En estos días de cuarentena y aislamiento, de días interminables e iguales, de largas horas para reflexionar y pensar, gracias a Dios he tenido tiempo suficiente para hacer catarsis y escribir.

Esta Semana Santa del 2020, que jamás olvidaremos, me trajo recuerdos de mi infancia en la Qta. Mercedes de La Florida, la casa de mis abuelos maternos: Elías y Rosita González Lugo, donde crecí, que se comunicaba con la nuestra por los jardines. No me canso de repetir que fue un privilegio crecer en un terreno que ocupaba casi una manzana y cuyo jardín era prácticamente en su totalidad un invernadero de orquídeas, que nos hacía sentir que vivíamos en un oasis dentro de la ciudad.

Mi abuelo, “Don Elías”, contaba que compró la casa al mismo tiempo que su cuñado, Gustavo Delfino, hermano de mi abuela. El terreno de éste ocupaba la manzana en la que años más tarde se construiría el CADA de La Florida. En la siguiente cuadra, cercana al entonces amable y decente barrio de Chapellín, estaba la Qta. Mercedes.
************
EJERCICIOS:
(1) Edita el relato sobre la Qta. Mercedes desde "En estos días" hasta "catarsis y escribir.", reemplazando "cuarentena" por "confinamiento".
(2) Según el relato sobre la Qta. Mercedes, ¿cómo se llamaban los abuelos maternos de quien escribe?
(3) Por favor, continúa el relato sobre la Qta. Mercedes a partir de su última oración.

MATERIAL PROPORCIONADO:
************
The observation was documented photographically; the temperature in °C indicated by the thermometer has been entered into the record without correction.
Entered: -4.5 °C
************
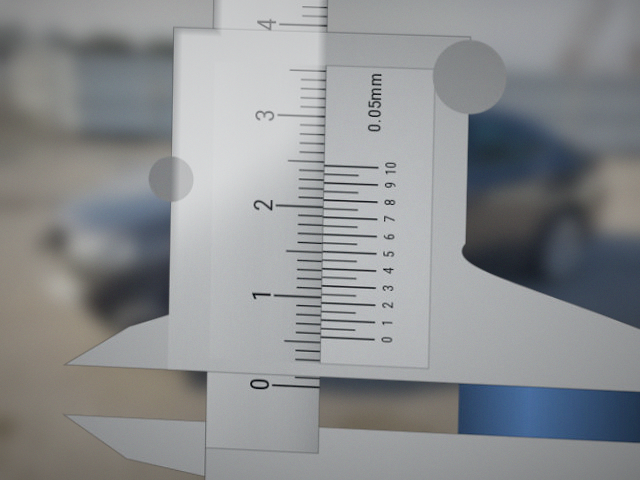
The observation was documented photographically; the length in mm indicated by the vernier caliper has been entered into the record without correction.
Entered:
************
SOLUCIONES:
(1)
En estos días de confinamiento y aislamiento, de días interminables e iguales, de largas horas para reflexionar y pensar, gracias a Dios he tenido tiempo suficiente para hacer catarsis y escribir.

(2) Elías y Rosita González Lugo.

(3)
Según las historias, en la época en que ambas familias se mudaron, la calle era de tierra, pasaban las carretas de los vendedores de frutas y hortalizas, el lechero dejaba las botellas en las puertas de las casas, y se dormía con los portales abiertos de par en par. En esa manzana de terreno, Don Elías dio rienda suelta a su carácter soñador, a su pasión por la naturaleza, a su fascinación por las orquídeas y las plantas en general.

La entrada era una gran redoma, en el centro de la cual sembró él mismo matas de petreas, cuyas flores son como guirnaldas de color morado. Cuando fueron creciendo, las ramas se fueron enredando unas con otras, y en su época de floración se convertían en un grandioso y espectacular bouquet, que llamaba la atención desde la calle.

Poco a poco, con mucha imaginación y esfuerzo, fue diseñando unas estructuras de hierro—con sistema de riego incluido—que se construyeron en los alrededores de la casa, en donde le fue dando vida a una de las colecciones de orquídeas más grandes de Caracas: aproximadamente, tres mil quinientas matas de orquídeas que colgaban y estaban sembradas en unas bases que él mismo construía con la ayuda de su jardinero, Eduardo Haché, en su taller al final del jardín.

Debajo de las orquídeas, construyó jardineras rectangulares que estaban sembradas de calas o anthuriuns de todos los colores. En total, más de 5.000 plantas, incluyendo todas las demás variedades.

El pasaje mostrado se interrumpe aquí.